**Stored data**
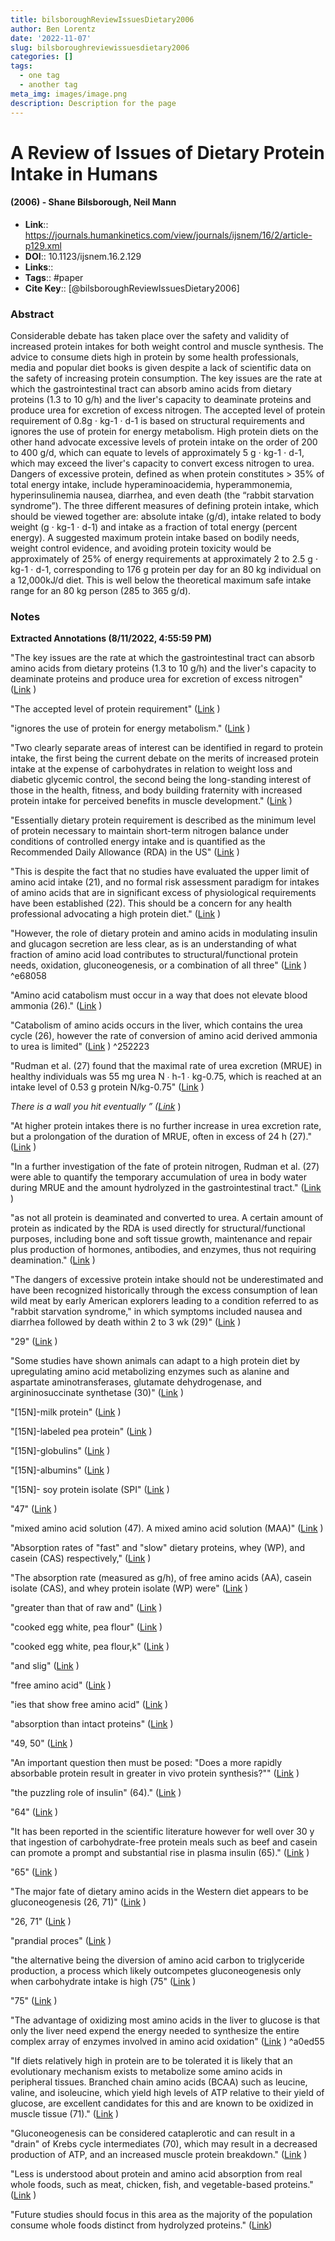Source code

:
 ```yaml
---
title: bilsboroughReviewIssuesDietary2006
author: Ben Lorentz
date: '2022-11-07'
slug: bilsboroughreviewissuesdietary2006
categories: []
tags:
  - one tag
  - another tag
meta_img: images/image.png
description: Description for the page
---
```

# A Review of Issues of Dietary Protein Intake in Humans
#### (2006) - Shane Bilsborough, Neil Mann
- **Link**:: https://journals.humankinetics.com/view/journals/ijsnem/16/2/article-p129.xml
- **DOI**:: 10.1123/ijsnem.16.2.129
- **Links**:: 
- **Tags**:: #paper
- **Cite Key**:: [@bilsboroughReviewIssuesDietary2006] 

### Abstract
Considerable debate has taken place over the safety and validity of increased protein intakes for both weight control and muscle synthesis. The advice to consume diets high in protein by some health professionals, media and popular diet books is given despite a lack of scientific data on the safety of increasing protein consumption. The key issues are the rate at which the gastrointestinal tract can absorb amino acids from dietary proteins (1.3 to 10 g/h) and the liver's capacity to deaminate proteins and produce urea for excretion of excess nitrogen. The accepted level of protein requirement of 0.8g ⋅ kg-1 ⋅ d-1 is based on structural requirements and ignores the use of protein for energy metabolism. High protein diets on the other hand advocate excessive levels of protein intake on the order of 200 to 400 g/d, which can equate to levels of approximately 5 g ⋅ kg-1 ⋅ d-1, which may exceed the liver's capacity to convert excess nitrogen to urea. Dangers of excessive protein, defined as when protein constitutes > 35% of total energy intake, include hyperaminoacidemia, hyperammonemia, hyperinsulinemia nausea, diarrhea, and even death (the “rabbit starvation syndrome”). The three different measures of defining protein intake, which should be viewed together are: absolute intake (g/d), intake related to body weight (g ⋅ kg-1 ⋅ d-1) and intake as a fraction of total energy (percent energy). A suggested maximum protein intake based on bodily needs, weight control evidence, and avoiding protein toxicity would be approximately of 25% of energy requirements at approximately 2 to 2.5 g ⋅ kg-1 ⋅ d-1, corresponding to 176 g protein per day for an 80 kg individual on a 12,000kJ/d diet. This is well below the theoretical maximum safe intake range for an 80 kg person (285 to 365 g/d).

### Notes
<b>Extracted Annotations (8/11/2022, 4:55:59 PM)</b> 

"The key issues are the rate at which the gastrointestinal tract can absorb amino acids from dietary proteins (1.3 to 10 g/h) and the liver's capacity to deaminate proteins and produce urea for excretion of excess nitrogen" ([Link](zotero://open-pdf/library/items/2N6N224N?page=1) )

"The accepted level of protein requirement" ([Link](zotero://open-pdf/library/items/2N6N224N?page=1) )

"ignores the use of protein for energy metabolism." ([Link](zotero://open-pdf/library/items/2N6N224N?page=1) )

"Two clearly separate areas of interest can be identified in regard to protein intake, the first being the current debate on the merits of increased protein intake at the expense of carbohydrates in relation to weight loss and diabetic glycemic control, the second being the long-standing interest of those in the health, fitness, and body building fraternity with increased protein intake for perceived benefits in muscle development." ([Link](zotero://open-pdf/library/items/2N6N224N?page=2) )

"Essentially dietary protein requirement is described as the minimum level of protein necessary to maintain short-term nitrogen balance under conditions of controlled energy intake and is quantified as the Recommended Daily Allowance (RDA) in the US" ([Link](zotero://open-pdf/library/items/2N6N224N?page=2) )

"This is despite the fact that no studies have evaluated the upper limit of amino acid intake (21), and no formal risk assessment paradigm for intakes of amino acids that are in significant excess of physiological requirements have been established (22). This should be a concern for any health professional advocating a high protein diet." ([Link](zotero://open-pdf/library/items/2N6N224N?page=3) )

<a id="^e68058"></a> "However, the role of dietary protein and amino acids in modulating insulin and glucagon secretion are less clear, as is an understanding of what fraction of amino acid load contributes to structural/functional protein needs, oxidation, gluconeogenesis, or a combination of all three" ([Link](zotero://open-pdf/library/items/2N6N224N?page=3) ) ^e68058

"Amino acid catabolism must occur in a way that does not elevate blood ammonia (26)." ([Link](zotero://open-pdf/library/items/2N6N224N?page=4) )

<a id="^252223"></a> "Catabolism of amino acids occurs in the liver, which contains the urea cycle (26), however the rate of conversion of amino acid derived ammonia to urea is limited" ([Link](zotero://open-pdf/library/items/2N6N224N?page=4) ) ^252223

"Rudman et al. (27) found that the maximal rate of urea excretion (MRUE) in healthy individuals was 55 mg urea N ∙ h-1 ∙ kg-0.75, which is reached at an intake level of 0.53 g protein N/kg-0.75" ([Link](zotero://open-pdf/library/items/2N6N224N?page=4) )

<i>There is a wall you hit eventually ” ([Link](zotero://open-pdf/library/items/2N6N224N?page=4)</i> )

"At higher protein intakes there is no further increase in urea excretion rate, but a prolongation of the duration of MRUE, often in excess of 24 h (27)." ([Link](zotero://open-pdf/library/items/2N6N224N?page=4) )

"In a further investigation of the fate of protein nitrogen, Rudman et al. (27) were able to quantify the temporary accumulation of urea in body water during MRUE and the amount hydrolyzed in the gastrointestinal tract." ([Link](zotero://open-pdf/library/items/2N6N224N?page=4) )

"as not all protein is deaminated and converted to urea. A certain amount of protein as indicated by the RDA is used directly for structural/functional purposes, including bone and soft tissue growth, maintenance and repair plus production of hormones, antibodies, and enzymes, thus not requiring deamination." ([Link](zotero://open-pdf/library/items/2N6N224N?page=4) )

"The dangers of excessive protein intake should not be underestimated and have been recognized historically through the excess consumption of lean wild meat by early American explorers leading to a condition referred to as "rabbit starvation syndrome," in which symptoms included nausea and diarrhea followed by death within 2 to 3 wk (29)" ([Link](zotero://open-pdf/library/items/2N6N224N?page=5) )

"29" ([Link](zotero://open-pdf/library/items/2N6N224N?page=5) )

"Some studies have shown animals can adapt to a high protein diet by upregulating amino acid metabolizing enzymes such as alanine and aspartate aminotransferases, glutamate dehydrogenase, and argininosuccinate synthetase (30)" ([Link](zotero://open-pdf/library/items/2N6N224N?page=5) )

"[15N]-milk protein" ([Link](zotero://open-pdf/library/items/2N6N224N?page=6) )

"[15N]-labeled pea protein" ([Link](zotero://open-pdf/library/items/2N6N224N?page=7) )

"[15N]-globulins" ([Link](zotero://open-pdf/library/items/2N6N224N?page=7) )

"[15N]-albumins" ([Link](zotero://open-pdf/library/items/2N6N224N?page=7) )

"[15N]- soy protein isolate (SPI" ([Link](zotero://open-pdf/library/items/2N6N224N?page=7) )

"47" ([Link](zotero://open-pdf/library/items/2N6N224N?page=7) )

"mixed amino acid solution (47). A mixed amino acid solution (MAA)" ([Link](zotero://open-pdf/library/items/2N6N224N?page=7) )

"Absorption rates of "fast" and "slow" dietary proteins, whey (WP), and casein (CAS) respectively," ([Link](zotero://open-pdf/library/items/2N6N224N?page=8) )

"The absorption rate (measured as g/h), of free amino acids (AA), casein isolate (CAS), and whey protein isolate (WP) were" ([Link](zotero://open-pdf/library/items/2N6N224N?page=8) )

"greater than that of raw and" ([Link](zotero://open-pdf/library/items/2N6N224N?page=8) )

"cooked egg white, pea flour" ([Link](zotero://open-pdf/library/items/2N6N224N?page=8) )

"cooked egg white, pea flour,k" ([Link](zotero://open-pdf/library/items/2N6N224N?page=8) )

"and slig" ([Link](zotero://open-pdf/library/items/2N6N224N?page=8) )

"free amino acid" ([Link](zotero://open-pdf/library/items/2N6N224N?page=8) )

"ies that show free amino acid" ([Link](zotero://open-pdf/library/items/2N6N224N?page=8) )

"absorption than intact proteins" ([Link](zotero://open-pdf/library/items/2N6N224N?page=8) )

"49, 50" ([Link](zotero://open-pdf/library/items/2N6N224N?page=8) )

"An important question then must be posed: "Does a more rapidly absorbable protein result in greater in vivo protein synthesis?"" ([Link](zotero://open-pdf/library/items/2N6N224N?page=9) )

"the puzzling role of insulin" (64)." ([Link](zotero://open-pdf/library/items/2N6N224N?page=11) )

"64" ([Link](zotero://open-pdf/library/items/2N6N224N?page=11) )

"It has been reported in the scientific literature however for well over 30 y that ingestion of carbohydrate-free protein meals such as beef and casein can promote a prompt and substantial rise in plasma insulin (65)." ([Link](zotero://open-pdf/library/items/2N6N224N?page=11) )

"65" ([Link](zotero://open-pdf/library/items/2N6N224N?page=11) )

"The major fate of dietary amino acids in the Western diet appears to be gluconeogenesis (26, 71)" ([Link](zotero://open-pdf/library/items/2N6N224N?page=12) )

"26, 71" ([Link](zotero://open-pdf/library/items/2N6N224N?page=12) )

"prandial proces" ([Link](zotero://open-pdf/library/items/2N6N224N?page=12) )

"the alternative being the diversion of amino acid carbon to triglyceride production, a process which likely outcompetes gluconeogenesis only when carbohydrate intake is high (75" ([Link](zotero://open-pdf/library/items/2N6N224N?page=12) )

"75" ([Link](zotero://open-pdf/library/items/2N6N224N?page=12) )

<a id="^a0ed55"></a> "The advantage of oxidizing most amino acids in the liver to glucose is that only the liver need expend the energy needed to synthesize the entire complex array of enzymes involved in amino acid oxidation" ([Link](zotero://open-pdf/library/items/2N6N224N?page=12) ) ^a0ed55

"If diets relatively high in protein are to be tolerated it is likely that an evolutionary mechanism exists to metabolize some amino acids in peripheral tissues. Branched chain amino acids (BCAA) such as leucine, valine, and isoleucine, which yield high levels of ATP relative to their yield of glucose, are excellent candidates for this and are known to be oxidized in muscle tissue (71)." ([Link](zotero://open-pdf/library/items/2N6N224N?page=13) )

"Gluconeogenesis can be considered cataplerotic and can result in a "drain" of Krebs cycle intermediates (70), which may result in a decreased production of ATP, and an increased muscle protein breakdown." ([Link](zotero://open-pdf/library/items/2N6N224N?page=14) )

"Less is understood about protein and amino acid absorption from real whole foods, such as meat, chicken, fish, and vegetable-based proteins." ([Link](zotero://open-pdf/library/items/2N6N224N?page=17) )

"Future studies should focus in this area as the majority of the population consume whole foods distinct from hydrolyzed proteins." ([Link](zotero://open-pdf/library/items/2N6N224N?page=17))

...

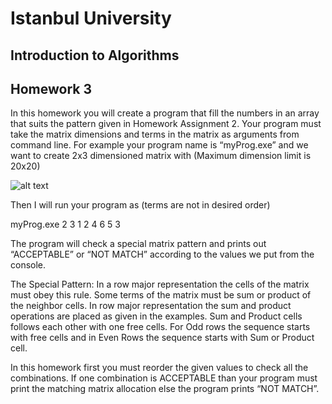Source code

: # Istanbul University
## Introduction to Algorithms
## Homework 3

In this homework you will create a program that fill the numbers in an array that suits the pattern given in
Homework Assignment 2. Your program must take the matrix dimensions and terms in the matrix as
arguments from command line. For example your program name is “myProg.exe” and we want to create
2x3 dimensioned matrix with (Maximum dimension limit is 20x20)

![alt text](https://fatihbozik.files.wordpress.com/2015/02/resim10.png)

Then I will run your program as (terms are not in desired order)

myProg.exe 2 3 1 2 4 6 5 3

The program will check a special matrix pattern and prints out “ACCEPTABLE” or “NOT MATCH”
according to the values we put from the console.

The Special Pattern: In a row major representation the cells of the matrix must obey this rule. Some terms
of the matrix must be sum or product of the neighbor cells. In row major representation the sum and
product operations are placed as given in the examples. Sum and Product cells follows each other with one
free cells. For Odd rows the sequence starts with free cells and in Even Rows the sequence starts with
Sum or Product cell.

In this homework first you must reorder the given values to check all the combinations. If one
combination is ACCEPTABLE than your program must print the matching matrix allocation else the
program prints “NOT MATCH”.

**Exercise aim**
Report how many lines in the data include the word "array", and give nothing but the count.

**Task response**
2